Diziye dair bilgiler ve ufak yorumlar:
Sınıf ayrımını çok net ve vurucu bir şekilde görüyoruz bence , zenginler gökyüzünde, bulutların üzerinde yaşıyorlar ; fakirler ise yeryüzüne mahkumlar.Bu arada yeryüzü her zaman karanlık ve yağmurluyken, gökyüzü her zaman aydınlık ve güneşlik. Bu zıtlık dizinin pek çok yerinde belirtiliyor.Tabiki ‘’bilinç aktarılması ‘’ ve bununla ilgili olaylar ; yani zihninin yedeklenmesi,hangi kalitede bir bedene aktarılabileceğin veya klonlama ne kadar zengin olduğuna göre değişiyor hep. Fakir misin ? Öleceksin çünkü hastaneler bile sana bakmaya tenezzül etmiyorlar ve senin yeni bir bedeni karşılamaya veya belleğini yedeklemeye yetecek paran yok. Dolayısıyla uzun zamandır süre gelen bu olay , zenginlerin(yani ‘’meth’’lerin) tanrılaşmasına yol açmış , kendilerini Tanrı gibi görmelerinin yanı sıra halkın büyük bir kısmı da onları Tanrı yerine koyuyor ve onlara kulluk ediyor.(Bu arada bizim diğer başkahramanlardan biri olan Laurens Bancroft methler arasında bile bir tanrı gibi her yerde nüfuzu olan bir tip) Buna karşın, bu sisteme farklı sebeplerle karşı çıkanlarda yok değil: İlk olarak ana karakterimiz Tak bir zamanlar Quell adında bir kadının başında bulunduğu anti hareketin bir parçasıydı ( bakınız: Elitler ve Ayaklanma), ikinci olarak ise İnançlılar var yani dinlere hala inanlar ( bunu da 3 büyük din üzerinden yansıtmışlar ) , bu insanlar kendi bellek kodlarını öldüklerinde diriltilmeyecekleri şekilde yaptırıyorlar çünkü bunun günah olduğunu düşünüyorlar( Tanrı bizlere tek bir kez hayat vermiş ) yani onlarınki ‘gerçek ölüm’.

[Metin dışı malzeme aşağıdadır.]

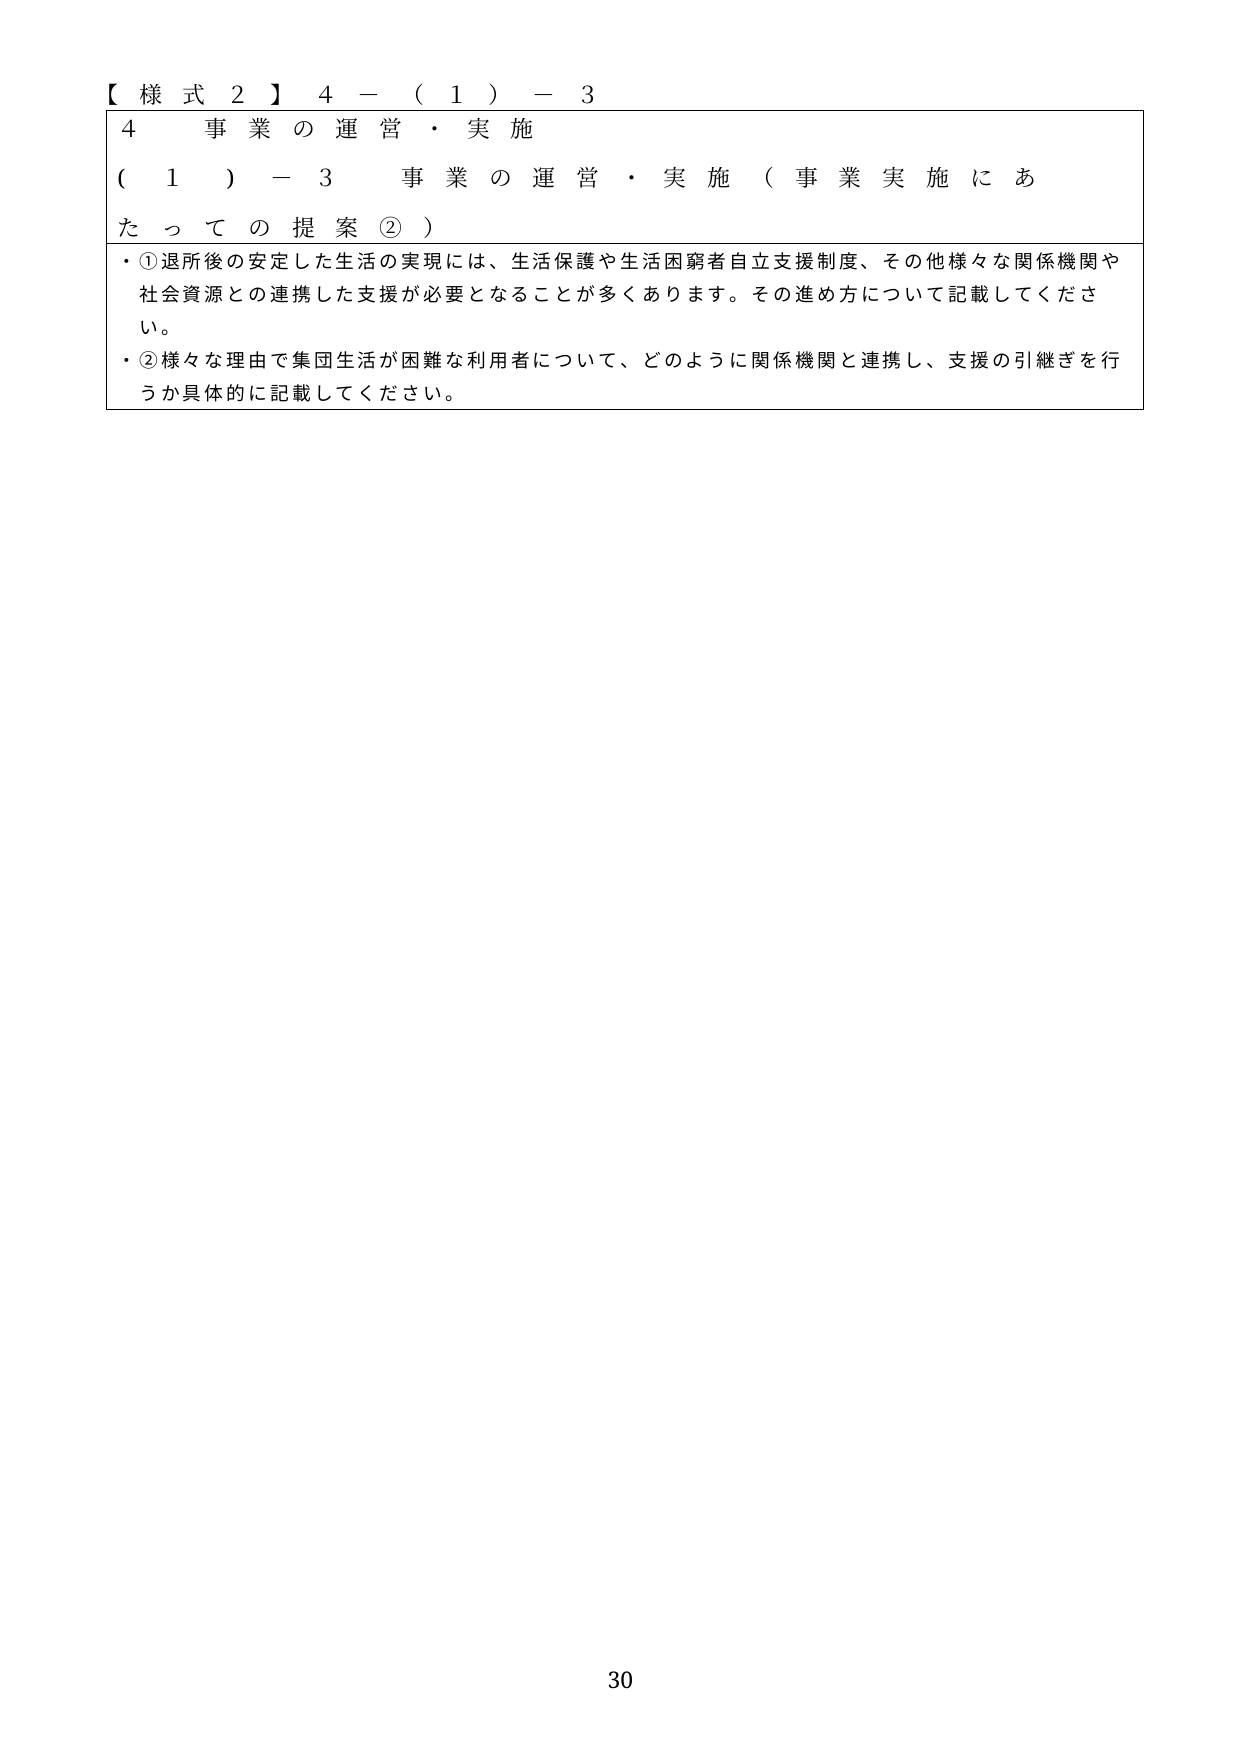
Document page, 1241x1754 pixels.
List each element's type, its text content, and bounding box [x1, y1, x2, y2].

Bunun haricinde methler dışında insanlar beden olarak öldüklerinde genelde başka bedenlerin içinde uyanıyorlar. Bunun sebebi yine para, eğer kendi bedeninde uyanmak istiyorsan onu ipotek ettirip her ay para ödemen gerekiyor veya kendini klonlatmalısın ki bu methlerin arasında bile gerçekten çok pahalı olan bir olay ve kendi kendine yapman da yasa dışı.
Sürekli farklı bedenlerin içinde uyanın insanlarda kişilik bozukluğu yaptığı,ölüm korkusunu unutturduğu (bu kendi bedenlerinde uyananlar için de geçerli ) gibi sorgulatıcı konulara da yer veriyor. ( En büyük sorgu tabiki inançla ilgili )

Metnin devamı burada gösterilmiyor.